Scraping Central is reader-supported. When you buy through links on our site, we may earn an affiliate commission.

Running Scrapers on Apify Platform

Deploy and run web scrapers on the Apify platform with built-in proxy management, scheduling, storage, and monitoring.

Deployment · #12beginner3 min read
Share:WhatsAppLinkedIn

Apify is a cloud platform built specifically for web scraping. It provides managed infrastructure, built-in proxy rotation, data storage, scheduling, and a marketplace of pre-built scrapers called Actors.

Why Apify?

  • Zero infrastructure management
  • Built-in proxy pool (datacenter and residential)
  • Automatic scheduling and monitoring
  • Dataset storage with API access
  • Pre-built scrapers for popular websites
  • Free tier with $5/month of compute

Getting Started

# Install the Apify CLI
npm install -g apify-cli

# Login
apify login

# Create a new Actor from a Python template
apify create my-scraper --template python-beautifulsoup
cd my-scraper

Building an Apify Actor

# src/main.py
from apify import Actor
import requests
from bs4 import BeautifulSoup

async def main():
    async with Actor:
        # Get input from the Apify platform
        actor_input = await Actor.get_input() or {}
        urls = actor_input.get("urls", ["https://news.ycombinator.com"])

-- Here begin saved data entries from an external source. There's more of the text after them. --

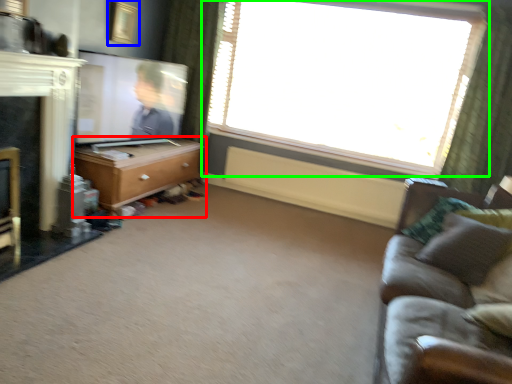
Question: Which object is the farthest from chest of drawers (highlighted by a red box)? Choose among these: picture frame (highlighted by a blue box) or window (highlighted by a green box).

Choices:
 (A) picture frame
 (B) window

Answer: (B)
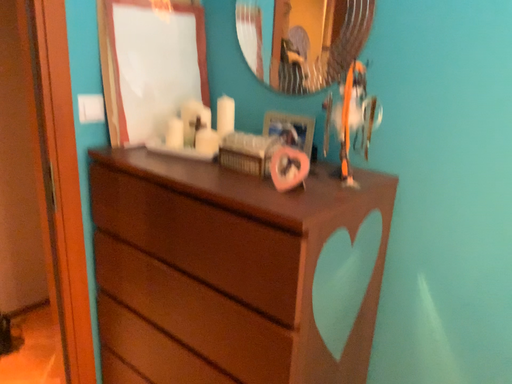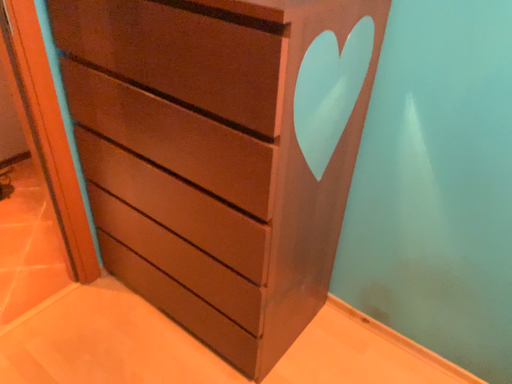
Question: Which way did the camera rotate in the video?

Choices:
 (A) rotated upward
 (B) rotated downward

Answer: (B)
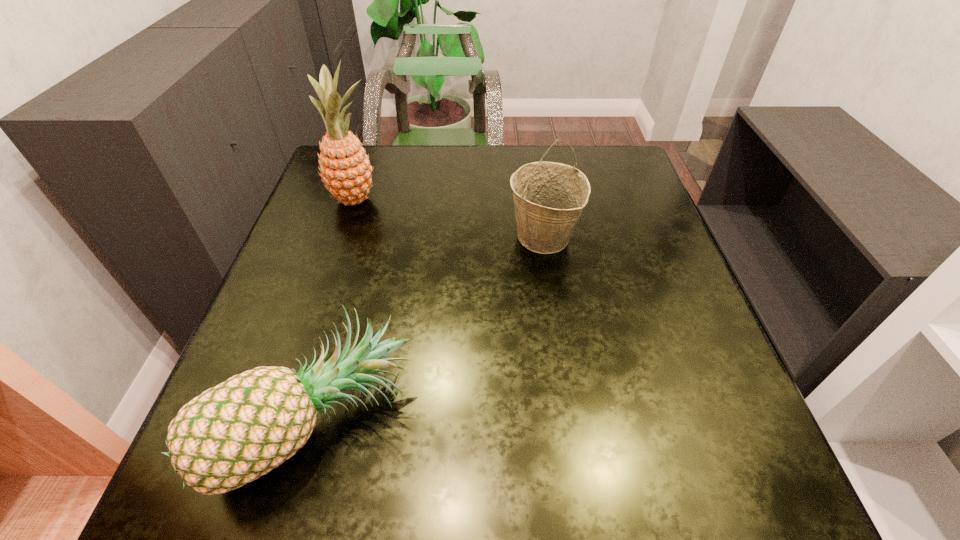
Locate an element on the screen. This screenshot has height=540, width=960. object that is the nearest to the shortest object is located at coordinates (549, 197).

What are the coordinates of `free region that satisfies the following two spatial constraints: 1. on the front side of the farther pineapple; 2. on the left side of the rightmost object` in the screenshot? It's located at (343, 237).

Locate an element on the screen. free space that satisfies the following two spatial constraints: 1. on the back side of the shortest object; 2. on the right side of the second shortest object is located at coordinates (366, 237).

The height and width of the screenshot is (540, 960). What are the coordinates of `free location that satisfies the following two spatial constraints: 1. on the front side of the wine bucket; 2. on the left side of the farther pineapple` in the screenshot? It's located at point(343,237).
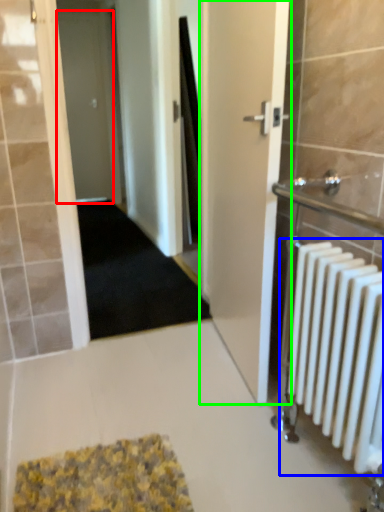
Question: Which object is the farthest from door (highlighted by a red box)? Choose among these: radiator (highlighted by a blue box) or door (highlighted by a green box).

Choices:
 (A) radiator
 (B) door

Answer: (A)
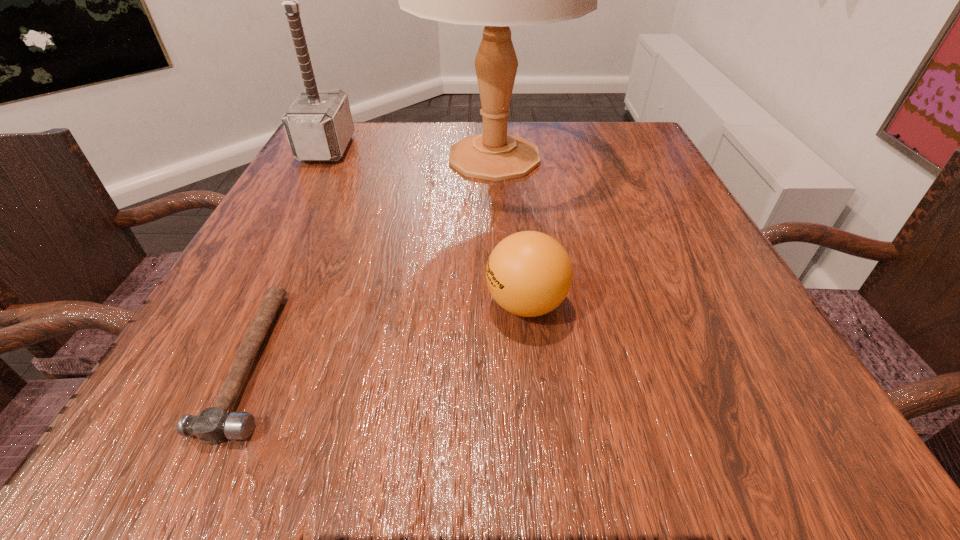
Locate an element on the screen. the tallest object is located at coordinates click(496, 0).

Where is `the third shortest object`? The height and width of the screenshot is (540, 960). the third shortest object is located at coordinates (319, 125).

The image size is (960, 540). I want to click on the farther hammer, so click(x=319, y=125).

You are a GUI agent. You are given a task and a screenshot of the screen. Output one action in this format:
    pyautogui.click(x=<x>, y=<y>)
    Task: Click on the ping-pong ball
    The width and height of the screenshot is (960, 540).
    Given the screenshot: What is the action you would take?
    tap(529, 273)

In order to click on the nearer hammer in this screenshot , I will do click(x=212, y=425).

This screenshot has width=960, height=540. In order to click on the shortest object in this screenshot , I will do pos(212,425).

Where is `vacant area located 0.170m on the right of the tallest object`? This screenshot has height=540, width=960. vacant area located 0.170m on the right of the tallest object is located at coordinates (651, 158).

You are a GUI agent. You are given a task and a screenshot of the screen. Output one action in this format:
    pyautogui.click(x=<x>, y=<y>)
    Task: Click on the vacant region located for striking with the head of the taller hammer
    This screenshot has height=540, width=960.
    Given the screenshot: What is the action you would take?
    pyautogui.click(x=492, y=148)

Identify the location of free space located on the side with brand of the third tallest object. The height and width of the screenshot is (540, 960). (253, 303).

The width and height of the screenshot is (960, 540). Identify the location of vacant space situated on the side with brand of the third tallest object. (247, 303).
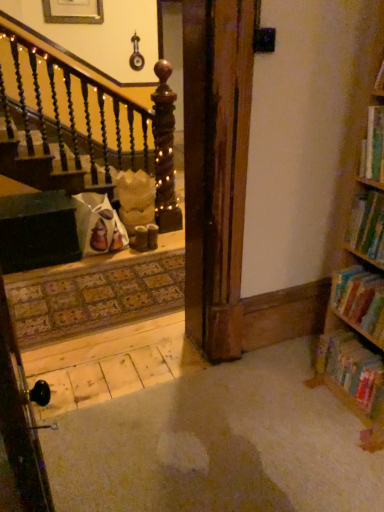
Question: From the image's perspective, is multicolored cardboard book at lower right, arranged as the first book when ordered from the bottom, under hardcover book at upper right, the 4th book when ordered from bottom to top?

Choices:
 (A) yes
 (B) no

Answer: (A)

Question: Is multicolored cardboard book at lower right, which is the 4th book from top to bottom, behind hardcover book at upper right, the 4th book when ordered from bottom to top?

Choices:
 (A) no
 (B) yes

Answer: (B)

Question: Could you tell me if multicolored cardboard book at lower right, which is the 4th book from top to bottom, is turned towards hardcover book at upper right, the 1th book viewed from the top?

Choices:
 (A) yes
 (B) no

Answer: (B)

Question: From the image's perspective, is multicolored cardboard book at lower right, arranged as the first book when ordered from the bottom, on top of hardcover book at upper right, the 4th book when ordered from bottom to top?

Choices:
 (A) yes
 (B) no

Answer: (B)

Question: From a real-world perspective, is multicolored cardboard book at lower right, which is the 4th book from top to bottom, on hardcover book at upper right, the 1th book viewed from the top?

Choices:
 (A) no
 (B) yes

Answer: (A)

Question: Is multicolored cardboard book at lower right, which is the 4th book from top to bottom, oriented away from hardcover book at upper right, the 1th book viewed from the top?

Choices:
 (A) no
 (B) yes

Answer: (A)

Question: Does hardcover book at right, marked as the second book in a bottom-to-top arrangement, appear on the right side of multicolored cardboard book at lower right, arranged as the first book when ordered from the bottom?

Choices:
 (A) no
 (B) yes

Answer: (B)

Question: Is hardcover book at right, which appears as the 3th book when viewed from the top, located outside multicolored cardboard book at lower right, arranged as the first book when ordered from the bottom?

Choices:
 (A) no
 (B) yes

Answer: (B)

Question: Is hardcover book at right, marked as the second book in a bottom-to-top arrangement, aimed at multicolored cardboard book at lower right, which is the 4th book from top to bottom?

Choices:
 (A) yes
 (B) no

Answer: (B)

Question: Can you confirm if hardcover book at right, which appears as the 3th book when viewed from the top, is smaller than multicolored cardboard book at lower right, arranged as the first book when ordered from the bottom?

Choices:
 (A) no
 (B) yes

Answer: (A)

Question: Is hardcover book at right, marked as the second book in a bottom-to-top arrangement, looking in the opposite direction of multicolored cardboard book at lower right, arranged as the first book when ordered from the bottom?

Choices:
 (A) yes
 (B) no

Answer: (B)

Question: Can you confirm if hardcover book at right, which appears as the 3th book when viewed from the top, is wider than multicolored cardboard book at lower right, which is the 4th book from top to bottom?

Choices:
 (A) no
 (B) yes

Answer: (A)

Question: Can you confirm if green matte bookshelf at right, which is the third book from bottom to top, is positioned to the right of hardcover book at right, marked as the second book in a bottom-to-top arrangement?

Choices:
 (A) no
 (B) yes

Answer: (A)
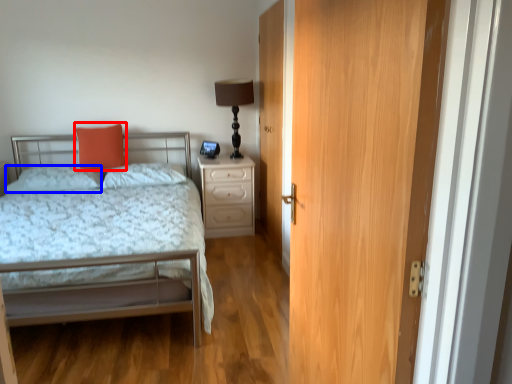
Question: Which object is further to the camera taking this photo, throw pillow (highlighted by a red box) or pillow (highlighted by a blue box)?

Choices:
 (A) throw pillow
 (B) pillow

Answer: (A)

        # Open a dataset to store results
        dataset = await Actor.open_dataset()

        for url in urls:
            Actor.log.info(f"Scraping {url}")

            response = requests.get(url, timeout=30, headers={
                "User-Agent": "Mozilla/5.0 (Windows NT 10.0; Win64; x64) Chrome/124.0.0.0"
            })
            soup = BeautifulSoup(response.text, "html.parser")

            items = []
            for link in soup.select(".titleline > a"):
                item = {
                    "title": link.text,
                    "url": link.get("href", ""),
                    "source": url,
                }
                items.append(item)

            # Push results to the dataset
            await dataset.push_data(items)
            Actor.log.info(f"Scraped {len(items)} items from {url}")

        Actor.log.info("Scraping complete!")

Actor Input Schema

Define what inputs your Actor accepts:

{
    "title": "My Scraper Input",
    "type": "object",
    "schemaVersion": 1,
    "properties": {
        "urls": {
            "title": "URLs to scrape",
            "type": "array",
            "description": "List of URLs to scrape",
            "editor": "stringList",
            "default": ["https://news.ycombinator.com"]
        },
        "maxPages": {
            "title": "Max pages",
            "type": "integer",
            "description": "Maximum number of pages to scrape",
            "default": 10
        }
    },
    "required": ["urls"]
}

Deploy and Run

# Test locally
apify run

# Deploy to the Apify platform
apify push

# Run from the CLI
apify call my-scraper -i '{"urls": ["https://example.com"]}'

Using Apify's Proxy

Apify provides built-in proxy management:

from apify import Actor
import requests

async def main():
    async with Actor:
        # Get proxy configuration
        proxy_config = await Actor.create_proxy_configuration(
            groups=["RESIDENTIAL"],
            country_code="US",
        )

        proxy_url = await proxy_config.new_url()

        response = requests.get(
            "https://example.com",
            proxies={"http": proxy_url, "https": proxy_url},
            timeout=30,
        )

Scheduling Runs

Set up automatic runs in the Apify console or via API:

from apify_client import ApifyClient

client = ApifyClient("YOUR_APIFY_TOKEN")

# Create a scheduled run
schedule = client.schedules().create(
    name="daily-scrape",
    cron_expression="0 8 * * *",
    actions=[{
        "type": "RUN_ACTOR",
        "actorId": "your-actor-id",
        "runInput": {"urls": ["https://example.com"]},
    }],
)

Accessing Results

from apify_client import ApifyClient

client = ApifyClient("YOUR_APIFY_TOKEN")

# Get the last run's dataset
run = client.actor("your-actor-id").last_run()
dataset = client.dataset(run.get("defaultDatasetId"))

# Download all items
for item in dataset.iterate_items():
    print(item)

Apify vs Self-Hosted

Feature Apify Self-Hosted
Setup time 5 minutes Hours
Proxies Built-in BYO
Storage Included BYO
Monitoring Dashboard DIY
Cost (light usage) Free tier $5+/month
Customization Actor framework Full control

Apify is an excellent choice when you want to get scraping quickly without managing infrastructure.